Whether nanotechnology can make more of an impact in peptide and protein delivery will depend on how much researchers can increase the bioavailability. But if combining traditional pharmaceutical formulation with drug delivery mechanisms can match the benefits seen already in parenteral delivery, the tiny particles are going to need a big breakthrough to catch up.
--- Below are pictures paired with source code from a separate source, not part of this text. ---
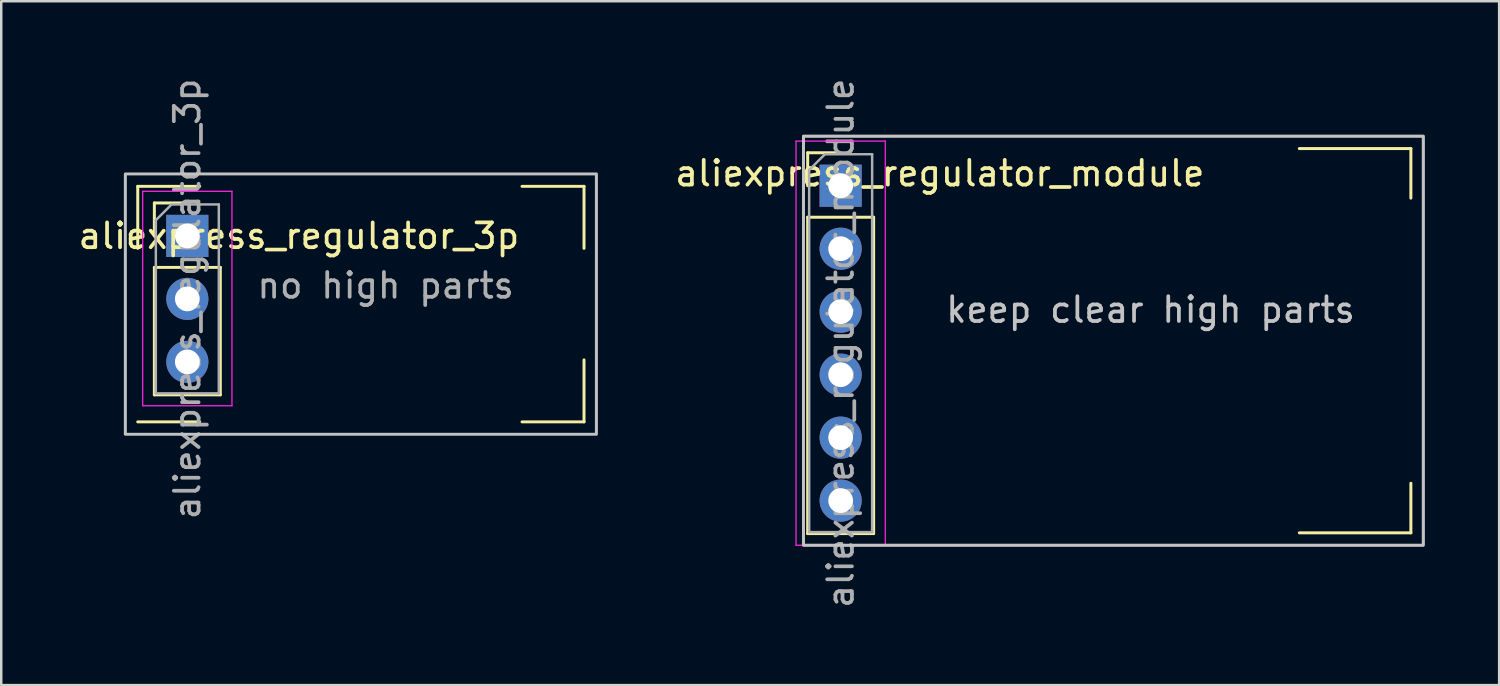
<source format=kicad_pcb>
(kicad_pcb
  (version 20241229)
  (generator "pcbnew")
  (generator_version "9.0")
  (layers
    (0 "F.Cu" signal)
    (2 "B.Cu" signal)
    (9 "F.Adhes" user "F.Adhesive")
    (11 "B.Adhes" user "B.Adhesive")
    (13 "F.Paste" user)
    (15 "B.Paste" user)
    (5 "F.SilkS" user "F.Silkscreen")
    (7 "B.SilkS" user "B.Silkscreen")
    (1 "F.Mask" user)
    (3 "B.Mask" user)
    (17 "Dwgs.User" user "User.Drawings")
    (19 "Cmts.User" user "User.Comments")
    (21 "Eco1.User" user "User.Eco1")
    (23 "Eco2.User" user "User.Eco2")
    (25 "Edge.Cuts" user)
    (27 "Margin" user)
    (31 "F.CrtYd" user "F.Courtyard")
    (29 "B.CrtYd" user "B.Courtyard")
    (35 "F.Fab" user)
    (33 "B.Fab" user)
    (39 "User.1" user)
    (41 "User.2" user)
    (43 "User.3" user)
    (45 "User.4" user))
  (footprint "aliexpress_regulator_3p"
    (layer "F.Cu")
    (at 4.506 6.466)
    (property "Reference" "aliexpress_regulator_3p" (at 4.5 0 0) (layer "F.SilkS") (effects (font (size 1 1) (thickness 0.15))))
    (attr through_hole)
    (fp_line (start -2 -2) (end 0.5 -2) (stroke (width 0.12) (type solid)) (layer "F.SilkS"))
    (fp_line (start -2 0.5) (end -2 -2) (stroke (width 0.12) (type solid)) (layer "F.SilkS"))
    (fp_line (start -2 7.5) (end 0.5 7.5) (stroke (width 0.12) (type solid)) (layer "F.SilkS"))
    (fp_line (start -1.33 -1.33) (end 0 -1.33) (stroke (width 0.12) (type solid)) (layer "F.SilkS"))
    (fp_line (start -1.33 0) (end -1.33 -1.33) (stroke (width 0.12) (type solid)) (layer "F.SilkS"))
    (fp_line (start -1.33 1.27) (end -1.33 6.41) (stroke (width 0.12) (type solid)) (layer "F.SilkS"))
    (fp_line (start -1.33 1.27) (end 1.33 1.27) (stroke (width 0.12) (type solid)) (layer "F.SilkS"))
    (fp_line (start -1.33 6.41) (end 1.33 6.41) (stroke (width 0.12) (type solid)) (layer "F.SilkS"))
    (fp_line (start 1.33 1.27) (end 1.33 6.41) (stroke (width 0.12) (type solid)) (layer "F.SilkS"))
    (fp_line (start 13.5 -2) (end 16 -2) (stroke (width 0.12) (type solid)) (layer "F.SilkS"))
    (fp_line (start 13.5 7.5) (end 16 7.5) (stroke (width 0.12) (type solid)) (layer "F.SilkS"))
    (fp_line (start 16 -2) (end 16 0.5) (stroke (width 0.12) (type solid)) (layer "F.SilkS"))
    (fp_line (start 16 5) (end 16 7.5) (stroke (width 0.12) (type solid)) (layer "F.SilkS"))
    (fp_rect (start -2.5 -2.5) (end 16.5 8) (stroke (width 0.12) (type solid)) (fill no) (layer "Dwgs.User"))
    (fp_line (start -1.8 -1.8) (end -1.8 6.85) (stroke (width 0.05) (type solid)) (layer "F.CrtYd"))
    (fp_line (start -1.8 6.85) (end 1.8 6.85) (stroke (width 0.05) (type solid)) (layer "F.CrtYd"))
    (fp_line (start 1.8 -1.8) (end -1.8 -1.8) (stroke (width 0.05) (type solid)) (layer "F.CrtYd"))
    (fp_line (start 1.8 6.85) (end 1.8 -1.8) (stroke (width 0.05) (type solid)) (layer "F.CrtYd"))
    (fp_line (start -1.27 -0.635) (end -0.635 -1.27) (stroke (width 0.1) (type solid)) (layer "F.Fab"))
    (fp_line (start -1.27 6.35) (end -1.27 -0.635) (stroke (width 0.1) (type solid)) (layer "F.Fab"))
    (fp_line (start -0.635 -1.27) (end 1.27 -1.27) (stroke (width 0.1) (type solid)) (layer "F.Fab"))
    (fp_line (start 1.27 -1.27) (end 1.27 6.35) (stroke (width 0.1) (type solid)) (layer "F.Fab"))
    (fp_line (start 1.27 6.35) (end -1.27 6.35) (stroke (width 0.1) (type solid)) (layer "F.Fab"))
    (fp_text user "${REFERENCE}" (at 0 2.54 90) (layer "F.Fab") (effects (font (size 1 1) (thickness 0.15))))
    (fp_text user "no high parts" (at 8 2 0) (unlocked yes) (layer "F.Fab") (effects (font (size 1 1) (thickness 0.15))))
    (pad "1" thru_hole rect (at 0 0) (size 1.7 1.7) (drill 1) (layers "*.Cu" "*.Mask"))
    (pad "2" thru_hole oval (at 0 2.54) (size 1.7 1.7) (drill 1) (layers "*.Cu" "*.Mask"))
    (pad "3" thru_hole oval (at 0 5.08) (size 1.7 1.7) (drill 1) (layers "*.Cu" "*.Mask")))
  (footprint "aliexpress_regulator_module"
    (layer "F.Cu")
    (at 30.858 4.442)
    (property "Reference" "aliexpress_regulator_module" (at 4 -0.5 0) (layer "F.SilkS") (effects (font (size 1 1) (thickness 0.15))))
    (attr through_hole)
    (fp_line (start -1.33 -1.33) (end 0 -1.33) (stroke (width 0.12) (type solid)) (layer "F.SilkS"))
    (fp_line (start -1.33 0) (end -1.33 -1.33) (stroke (width 0.12) (type solid)) (layer "F.SilkS"))
    (fp_line (start -1.33 1.27) (end -1.33 14.03) (stroke (width 0.12) (type solid)) (layer "F.SilkS"))
    (fp_line (start -1.33 1.27) (end 1.33 1.27) (stroke (width 0.12) (type solid)) (layer "F.SilkS"))
    (fp_line (start -1.33 14.03) (end 1.33 14.03) (stroke (width 0.12) (type solid)) (layer "F.SilkS"))
    (fp_line (start 1.33 1.27) (end 1.33 14.03) (stroke (width 0.12) (type solid)) (layer "F.SilkS"))
    (fp_line (start 18.5 -1.5) (end 23 -1.5) (stroke (width 0.12) (type solid)) (layer "F.SilkS"))
    (fp_line (start 23 -1.5) (end 23 0.5) (stroke (width 0.12) (type solid)) (layer "F.SilkS"))
    (fp_line (start 23 12) (end 23 14) (stroke (width 0.12) (type solid)) (layer "F.SilkS"))
    (fp_line (start 23 14) (end 18.5 14) (stroke (width 0.12) (type solid)) (layer "F.SilkS"))
    (fp_rect (start -1.5 -2) (end 23.5 14.5) (stroke (width 0.12) (type solid)) (fill no) (layer "Dwgs.User"))
    (fp_line (start -1.8 -1.8) (end -1.8 14.5) (stroke (width 0.05) (type solid)) (layer "F.CrtYd"))
    (fp_line (start -1.8 14.5) (end 1.8 14.5) (stroke (width 0.05) (type solid)) (layer "F.CrtYd"))
    (fp_line (start 1.8 -1.8) (end -1.8 -1.8) (stroke (width 0.05) (type solid)) (layer "F.CrtYd"))
    (fp_line (start 1.8 14.5) (end 1.8 -1.8) (stroke (width 0.05) (type solid)) (layer "F.CrtYd"))
    (fp_line (start -1.27 -0.635) (end -0.635 -1.27) (stroke (width 0.1) (type solid)) (layer "F.Fab"))
    (fp_line (start -1.27 13.97) (end -1.27 -0.635) (stroke (width 0.1) (type solid)) (layer "F.Fab"))
    (fp_line (start -0.635 -1.27) (end 1.27 -1.27) (stroke (width 0.1) (type solid)) (layer "F.Fab"))
    (fp_line (start 1.27 -1.27) (end 1.27 13.97) (stroke (width 0.1) (type solid)) (layer "F.Fab"))
    (fp_line (start 1.27 13.97) (end -1.27 13.97) (stroke (width 0.1) (type solid)) (layer "F.Fab"))
    (fp_rect (start -1.5 -2) (end 23.5 14.5) (stroke (width 0.1) (type solid)) (fill no) (layer "F.Fab"))
    (fp_text user "keep clear high parts" (at 12.5 5 0) (unlocked yes) (layer "Dwgs.User") (effects (font (size 1 1) (thickness 0.15))))
    (fp_text user "${REFERENCE}" (at 0 6.35 90) (layer "F.Fab") (effects (font (size 1 1) (thickness 0.15))))
    (pad "1" thru_hole rect (at 0 0) (size 1.7 1.7) (drill 1) (layers "*.Cu" "*.Mask"))
    (pad "2" thru_hole oval (at 0 2.54) (size 1.7 1.7) (drill 1) (layers "*.Cu" "*.Mask"))
    (pad "3" thru_hole oval (at 0 5.08) (size 1.7 1.7) (drill 1) (layers "*.Cu" "*.Mask"))
    (pad "4" thru_hole oval (at 0 7.62) (size 1.7 1.7) (drill 1) (layers "*.Cu" "*.Mask"))
    (pad "5" thru_hole oval (at 0 10.16) (size 1.7 1.7) (drill 1) (layers "*.Cu" "*.Mask"))
    (pad "6" thru_hole oval (at 0 12.7) (size 1.7 1.7) (drill 1) (layers "*.Cu" "*.Mask")))
  (gr_rect
    (start -3 -3)
    (end 57.418 24.583)
    (stroke (width 0.1) (type default))
    (fill no)
    (layer "Edge.Cuts")))
</source>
Tortoise-inspired capsules and unfolding arms
MIT and Novo Nordisk have adopted an injection-based method similar to that of Rani Therapeutics, but their Soma technology, which stands for self-orienting millimetre scale applicator, was actually inspired by the leopard tortoise. Native to Africa, this reptile has a dome-shaped shell that’s higher than that of other species. This, combined with its low centre of gravity, mean that if it happens to end up on its back, flipping back over is no great feat. Novo Nordisk worked with MIT researchers on a pill designed based on the same features and came up with the Soma, which has the ability to reorient itself wherever it lands in the stomach. The device contains a needle with a tip made of nearly 100% compressed, freeze-dried insulin. This is attached to a compressed spring that is held in place by a disk made of sugar. Once the Soma is in position in the stomach, the sugar dissolves and the needle is injected into the stomach tissue – releasing the insulin into the blood. Reports on the promise shown by the device were plenty back in 2019, but although the company suggested animal studies were encouraging, they were quick to state that human studies were a matter of years away – and that’s evident from the relative silence about the technology since.
The other technology MIT and Novo Nordisk are looking at is LUMI (luminal unfolding microneedle injector). This method trades the single injection of Soma for multiple 1mm needles attached to four arms, which unfold from a drug capsule while it’s in the small intestine and deliver the payload. The process lasts about ten minutes, after which the needles dissolve, followed by the arms over the following 24 hours. Trials performed on pigs and lengths of human small intestine have been encouraging, but as of yet no human studies have taken place.